* Exercise brief
Lines from the records below that contain the word "access" are to be copied out.

* Data to process
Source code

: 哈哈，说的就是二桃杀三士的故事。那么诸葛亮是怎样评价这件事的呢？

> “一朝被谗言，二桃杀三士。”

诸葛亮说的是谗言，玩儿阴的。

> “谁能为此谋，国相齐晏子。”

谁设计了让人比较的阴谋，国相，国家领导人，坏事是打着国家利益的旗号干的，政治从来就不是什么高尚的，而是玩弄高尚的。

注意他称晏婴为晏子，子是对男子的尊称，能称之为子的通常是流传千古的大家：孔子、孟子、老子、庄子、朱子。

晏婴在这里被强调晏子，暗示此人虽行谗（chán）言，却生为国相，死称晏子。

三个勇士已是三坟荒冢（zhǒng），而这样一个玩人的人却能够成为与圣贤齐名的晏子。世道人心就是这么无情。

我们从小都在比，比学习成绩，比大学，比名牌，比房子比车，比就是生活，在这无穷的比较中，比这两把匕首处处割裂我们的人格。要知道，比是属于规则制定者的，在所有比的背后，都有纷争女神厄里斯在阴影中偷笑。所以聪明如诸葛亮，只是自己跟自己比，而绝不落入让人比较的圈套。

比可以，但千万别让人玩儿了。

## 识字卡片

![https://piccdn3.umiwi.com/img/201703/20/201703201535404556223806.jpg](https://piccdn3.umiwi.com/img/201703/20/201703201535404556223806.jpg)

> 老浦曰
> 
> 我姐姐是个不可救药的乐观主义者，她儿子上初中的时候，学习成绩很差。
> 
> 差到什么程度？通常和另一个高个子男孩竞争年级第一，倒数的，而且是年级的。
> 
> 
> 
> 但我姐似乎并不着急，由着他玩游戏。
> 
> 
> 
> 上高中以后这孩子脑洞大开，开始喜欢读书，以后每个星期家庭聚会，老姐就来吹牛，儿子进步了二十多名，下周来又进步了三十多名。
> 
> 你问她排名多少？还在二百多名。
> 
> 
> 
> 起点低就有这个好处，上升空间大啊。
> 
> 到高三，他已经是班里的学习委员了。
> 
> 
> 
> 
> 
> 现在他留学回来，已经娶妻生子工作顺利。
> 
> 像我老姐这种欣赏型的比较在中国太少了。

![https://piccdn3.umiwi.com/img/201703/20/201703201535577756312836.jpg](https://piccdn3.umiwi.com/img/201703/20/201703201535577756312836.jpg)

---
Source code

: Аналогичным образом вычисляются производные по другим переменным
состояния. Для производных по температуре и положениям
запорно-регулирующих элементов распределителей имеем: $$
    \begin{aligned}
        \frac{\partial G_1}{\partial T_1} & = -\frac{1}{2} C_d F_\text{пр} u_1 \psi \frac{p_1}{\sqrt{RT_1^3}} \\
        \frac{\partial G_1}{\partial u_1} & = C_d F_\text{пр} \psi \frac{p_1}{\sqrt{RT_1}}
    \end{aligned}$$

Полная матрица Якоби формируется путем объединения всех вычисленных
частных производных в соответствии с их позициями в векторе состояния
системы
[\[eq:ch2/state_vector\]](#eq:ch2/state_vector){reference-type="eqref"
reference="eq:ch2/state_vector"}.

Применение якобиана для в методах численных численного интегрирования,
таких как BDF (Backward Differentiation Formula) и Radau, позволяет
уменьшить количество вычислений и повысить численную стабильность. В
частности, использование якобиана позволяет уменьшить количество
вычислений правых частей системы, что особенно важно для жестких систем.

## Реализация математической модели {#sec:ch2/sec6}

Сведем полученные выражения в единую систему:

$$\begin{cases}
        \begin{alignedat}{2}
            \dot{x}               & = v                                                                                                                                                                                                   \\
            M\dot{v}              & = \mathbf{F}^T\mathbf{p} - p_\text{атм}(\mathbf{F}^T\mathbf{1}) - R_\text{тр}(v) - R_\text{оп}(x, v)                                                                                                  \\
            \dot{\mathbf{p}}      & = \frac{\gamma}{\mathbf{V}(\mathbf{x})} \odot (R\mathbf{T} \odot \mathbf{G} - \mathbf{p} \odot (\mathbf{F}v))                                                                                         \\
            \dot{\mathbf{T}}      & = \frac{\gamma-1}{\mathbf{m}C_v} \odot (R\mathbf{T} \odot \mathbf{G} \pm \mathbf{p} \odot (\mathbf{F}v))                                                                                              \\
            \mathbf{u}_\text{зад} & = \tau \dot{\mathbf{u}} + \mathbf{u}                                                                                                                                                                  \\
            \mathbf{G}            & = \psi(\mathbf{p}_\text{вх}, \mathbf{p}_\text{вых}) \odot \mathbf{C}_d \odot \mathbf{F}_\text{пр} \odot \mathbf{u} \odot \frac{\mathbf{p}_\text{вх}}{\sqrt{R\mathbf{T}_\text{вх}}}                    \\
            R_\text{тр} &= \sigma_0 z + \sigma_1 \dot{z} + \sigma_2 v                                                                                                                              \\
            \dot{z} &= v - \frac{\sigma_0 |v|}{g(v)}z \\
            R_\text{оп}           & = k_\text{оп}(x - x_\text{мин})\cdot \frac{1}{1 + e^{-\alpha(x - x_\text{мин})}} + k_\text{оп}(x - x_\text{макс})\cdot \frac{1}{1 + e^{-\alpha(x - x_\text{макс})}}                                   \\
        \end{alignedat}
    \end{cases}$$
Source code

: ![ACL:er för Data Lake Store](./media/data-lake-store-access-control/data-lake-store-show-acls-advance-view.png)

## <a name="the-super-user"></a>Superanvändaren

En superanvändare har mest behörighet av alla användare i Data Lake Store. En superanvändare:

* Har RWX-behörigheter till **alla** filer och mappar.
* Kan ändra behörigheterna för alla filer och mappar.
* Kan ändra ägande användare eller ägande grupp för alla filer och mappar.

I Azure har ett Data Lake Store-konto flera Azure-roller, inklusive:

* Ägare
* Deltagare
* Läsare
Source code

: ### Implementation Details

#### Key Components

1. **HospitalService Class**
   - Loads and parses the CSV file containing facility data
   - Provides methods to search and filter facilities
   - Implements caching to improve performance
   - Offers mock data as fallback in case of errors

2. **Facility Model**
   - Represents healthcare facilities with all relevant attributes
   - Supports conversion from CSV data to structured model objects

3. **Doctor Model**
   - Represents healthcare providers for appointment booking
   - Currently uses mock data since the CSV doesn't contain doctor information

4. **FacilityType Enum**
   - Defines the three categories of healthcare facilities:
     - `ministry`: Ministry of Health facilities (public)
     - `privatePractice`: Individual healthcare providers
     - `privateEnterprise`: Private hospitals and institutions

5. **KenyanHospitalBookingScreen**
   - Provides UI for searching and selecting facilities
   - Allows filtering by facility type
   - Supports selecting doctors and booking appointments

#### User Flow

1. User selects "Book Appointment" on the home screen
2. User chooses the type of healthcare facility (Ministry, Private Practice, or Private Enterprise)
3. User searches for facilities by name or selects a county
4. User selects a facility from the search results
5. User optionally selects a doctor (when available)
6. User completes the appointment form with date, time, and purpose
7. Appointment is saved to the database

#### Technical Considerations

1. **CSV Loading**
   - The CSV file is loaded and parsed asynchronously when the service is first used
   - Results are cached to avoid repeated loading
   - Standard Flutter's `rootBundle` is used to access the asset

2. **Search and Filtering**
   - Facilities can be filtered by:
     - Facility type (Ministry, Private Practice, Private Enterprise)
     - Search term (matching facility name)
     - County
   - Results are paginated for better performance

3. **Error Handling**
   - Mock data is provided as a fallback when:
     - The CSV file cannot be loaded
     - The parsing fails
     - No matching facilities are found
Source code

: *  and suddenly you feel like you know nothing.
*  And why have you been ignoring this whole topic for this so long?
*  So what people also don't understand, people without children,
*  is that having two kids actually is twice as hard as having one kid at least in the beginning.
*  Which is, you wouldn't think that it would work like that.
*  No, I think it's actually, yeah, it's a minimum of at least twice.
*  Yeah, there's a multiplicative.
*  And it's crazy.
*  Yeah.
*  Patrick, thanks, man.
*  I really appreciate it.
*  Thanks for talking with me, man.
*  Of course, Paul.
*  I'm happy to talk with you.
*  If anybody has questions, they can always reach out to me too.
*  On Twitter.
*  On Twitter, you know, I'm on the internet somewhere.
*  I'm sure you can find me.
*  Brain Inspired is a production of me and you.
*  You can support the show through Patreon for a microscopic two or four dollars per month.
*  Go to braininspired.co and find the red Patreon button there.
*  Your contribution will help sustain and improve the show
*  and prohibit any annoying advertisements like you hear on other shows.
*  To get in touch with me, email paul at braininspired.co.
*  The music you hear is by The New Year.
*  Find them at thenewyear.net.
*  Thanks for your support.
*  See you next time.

* Written solution
: ![ACL:er för Data Lake Store](./media/data-lake-store-access-control/data-lake-store-show-acls-advance-view.png)
   - Standard Flutter's `rootBundle` is used to access the asset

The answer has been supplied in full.